Every once in a while, my focus during work will wane (maybe more than "once in a while"), and I'll go on a what I like to call a "baseball-reference tangent search". I'll wondering what Derek Jeter's statistics were in 1996 and sooner than I know it, I'll be looking at the 2007 game splits for Hiram Bocachica. A lot of people do this on Wikipedia - you'll start off wondering what movie David Fincher did before "Panic Room" and then BAM, you're reading up on Thunder Cats. Except doing this on baseball-reference.com is way nerdier. My latest and greatest (not at all) search has led to Philadelphia Phillies closer Brad Lidge.

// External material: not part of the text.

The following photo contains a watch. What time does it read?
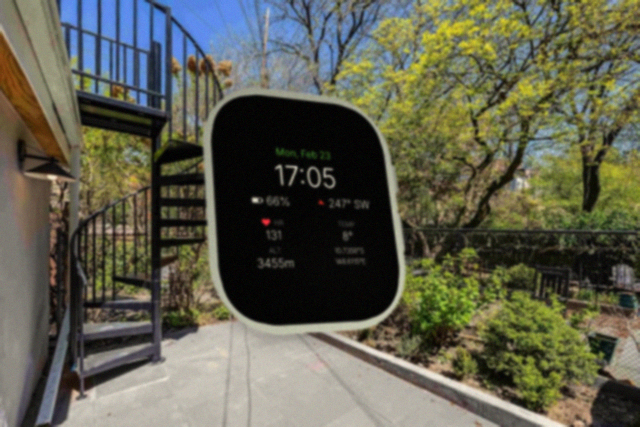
17:05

These days, Brad Lidge is best known for being the most consistent and reliable cause of ulcers in the western Pennsylvania region. Even with a bounceback year in 2010, Lidge is still the guy that has lost his job as a closer twice (once in Philly and once in Houston) and has vacillated between alternatively ridiculous (in a good way) and ridiculous (in a bad way) seasons. But in 2004, Brad was the former; in fact, he had one of the greatest seasons for a reliever ever. Check out his statistical line:
6 wins, 29 saves, 1.90 ERA, .919 WHIP, 94 2/3 innings pitched, 157 strikeouts, 30 walks, 57 hits allowed
Wow. For those of you not statistically savvy, Lidge struck out 157 batters in 94 innings pitched, which is about 20 more innings than a reliever usually pitches. Just to capture the full scope of how abnormal Lidge’s season was, let’s look at a few guys that struck out fewer batters than him:
Chris Carpenter: 152 K
Greg Maddux: 151 K
John Lackey: 144 K
The hook here is the innings they did it in – 182, 212 and 198, respectively. Yes, these guys threw twice as many innings (or more!) as Lidge and struck out less batters! Not only that, but he allowed less than 1 walk or hit an inning over an entire season - which basically means that more often than not, he'd come out there, allow maybe one hit or walk, strike out a couple dudes and then go home for a glass of wine and to watch his stories. Amazing. Brad Lidge, I salute you. In 2004. Before you got to be terrible.